■ **Ejercicio**
En el extracto sobre la marcha Ni Una Menos, ¿cuántos años tiene Florencia y dónde está su casa?

■ **Extracto de la página**

------------------------

La experiencia no es mejor con sus compañeros de militancia. "Violencia, acoso, abusos, mansplaining...y después se acuerdan de nosotras cuando hay que armar listas", dice una y todas se ríen. "No conozco a una piba que haya militado y no conozca al menos de un abuso", concluyó otra.
En todas las conversaciones se repite la misma idea: "De eso no se habla", "es incómodo" o "les incomoda" a los hombres. Florencia tiene 29 años y hoy, por primera vez, decidió llegar más tarde a su casa en Monte Grande, e ir a la marcha después del trabajo. Se cansó, dice. "No puede ser que como sociedad solo reaccionemos cuando aparece un cuerpo reventado. Uno se pregunta hasta cuándo, pero después vemos que la sociedad sigue cuestionando a la víctima o sigue creyendo que los que nos asesinan son monstruos. No, son tipos comunes. Yo le pido a mi novio que diga algo cuando dicen una barbaridad en el chat con sus amigos, pero a los varones les cuesta cuestionarse entre ellos, frenar a un amigo que dijo algo misógino o que se pasó de rosca en un boliche", explicó.
Frente a un Presidente que sostiene que los derechos son beneficios y la perspectiva de género, una forma de discriminación, seguramente el Gobierno Nacional y sus cortesanos tratarán de convertir a este Ni Una Menos en una marcha opositora, partidaria. Nada más lejano, aunque sin dudas la gran mayoría -sino todas- de las mujeres que marcharon no simpatizan con el oficialismo libertario y misógino y con su ajuste y destrucción del Estado. Pero los reclamos, la angustia, los miedos y también la esperanza que movilizó a tantas mujeres otra vez está dirigida a toda la sociedad, no solo a sus representantes. Está dirigida a los que tienen como trabajo cuidarnos -desde el Presidente hasta los jueces- y también a esa otra mitad de la sociedad que vive con el privilegio de no tener miedo las 24 horas.

------------------------

■ **Listado proporcionado**
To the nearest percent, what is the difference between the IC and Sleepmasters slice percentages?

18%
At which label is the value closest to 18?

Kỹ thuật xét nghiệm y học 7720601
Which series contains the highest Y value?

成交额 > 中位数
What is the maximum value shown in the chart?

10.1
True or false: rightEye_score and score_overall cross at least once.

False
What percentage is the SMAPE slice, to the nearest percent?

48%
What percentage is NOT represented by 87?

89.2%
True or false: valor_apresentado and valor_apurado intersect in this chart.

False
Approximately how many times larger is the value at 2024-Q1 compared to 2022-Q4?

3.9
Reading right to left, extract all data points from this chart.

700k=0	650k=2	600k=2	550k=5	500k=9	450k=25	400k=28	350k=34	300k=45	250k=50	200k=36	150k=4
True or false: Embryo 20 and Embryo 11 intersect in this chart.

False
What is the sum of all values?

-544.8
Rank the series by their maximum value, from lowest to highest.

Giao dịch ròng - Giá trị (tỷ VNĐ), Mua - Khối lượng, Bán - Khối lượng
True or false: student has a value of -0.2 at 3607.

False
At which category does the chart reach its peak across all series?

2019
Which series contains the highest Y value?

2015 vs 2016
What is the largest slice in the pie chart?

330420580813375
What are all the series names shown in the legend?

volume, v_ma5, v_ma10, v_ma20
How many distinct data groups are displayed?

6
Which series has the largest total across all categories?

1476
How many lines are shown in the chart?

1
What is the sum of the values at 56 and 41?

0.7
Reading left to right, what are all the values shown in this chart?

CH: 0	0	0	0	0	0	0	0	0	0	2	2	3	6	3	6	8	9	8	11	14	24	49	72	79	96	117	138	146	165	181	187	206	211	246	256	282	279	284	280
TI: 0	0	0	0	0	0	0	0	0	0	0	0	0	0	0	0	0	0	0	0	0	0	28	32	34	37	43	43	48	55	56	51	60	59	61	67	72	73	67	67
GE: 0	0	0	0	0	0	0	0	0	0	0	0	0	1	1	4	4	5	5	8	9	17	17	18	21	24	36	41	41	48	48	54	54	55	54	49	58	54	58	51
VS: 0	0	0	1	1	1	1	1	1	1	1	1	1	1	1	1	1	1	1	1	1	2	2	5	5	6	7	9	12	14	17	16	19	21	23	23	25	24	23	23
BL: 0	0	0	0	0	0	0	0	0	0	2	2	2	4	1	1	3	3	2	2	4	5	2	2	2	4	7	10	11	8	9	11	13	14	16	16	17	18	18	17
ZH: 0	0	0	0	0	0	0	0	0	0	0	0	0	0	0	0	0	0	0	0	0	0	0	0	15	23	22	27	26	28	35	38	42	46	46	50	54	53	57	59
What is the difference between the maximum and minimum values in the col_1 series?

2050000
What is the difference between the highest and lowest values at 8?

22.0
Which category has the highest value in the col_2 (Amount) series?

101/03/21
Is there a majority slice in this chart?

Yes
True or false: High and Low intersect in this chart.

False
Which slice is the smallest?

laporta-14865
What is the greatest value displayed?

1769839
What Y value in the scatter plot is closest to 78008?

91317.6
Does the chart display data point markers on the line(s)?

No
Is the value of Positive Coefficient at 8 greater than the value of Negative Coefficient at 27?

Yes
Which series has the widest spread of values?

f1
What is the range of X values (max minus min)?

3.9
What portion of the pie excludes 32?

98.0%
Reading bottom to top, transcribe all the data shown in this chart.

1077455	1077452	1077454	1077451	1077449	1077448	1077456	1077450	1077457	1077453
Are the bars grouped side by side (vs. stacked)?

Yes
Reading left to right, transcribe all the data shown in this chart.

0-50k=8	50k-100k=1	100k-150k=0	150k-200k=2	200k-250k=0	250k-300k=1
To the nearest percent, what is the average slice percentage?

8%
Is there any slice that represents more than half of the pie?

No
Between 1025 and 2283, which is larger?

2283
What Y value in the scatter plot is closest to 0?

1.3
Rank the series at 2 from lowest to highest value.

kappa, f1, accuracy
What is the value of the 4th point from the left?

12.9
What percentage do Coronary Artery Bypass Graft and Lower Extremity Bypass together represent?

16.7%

------------------------

■ **Solución a continuación**
Tiene 29 años y su casa está en Monte Grande.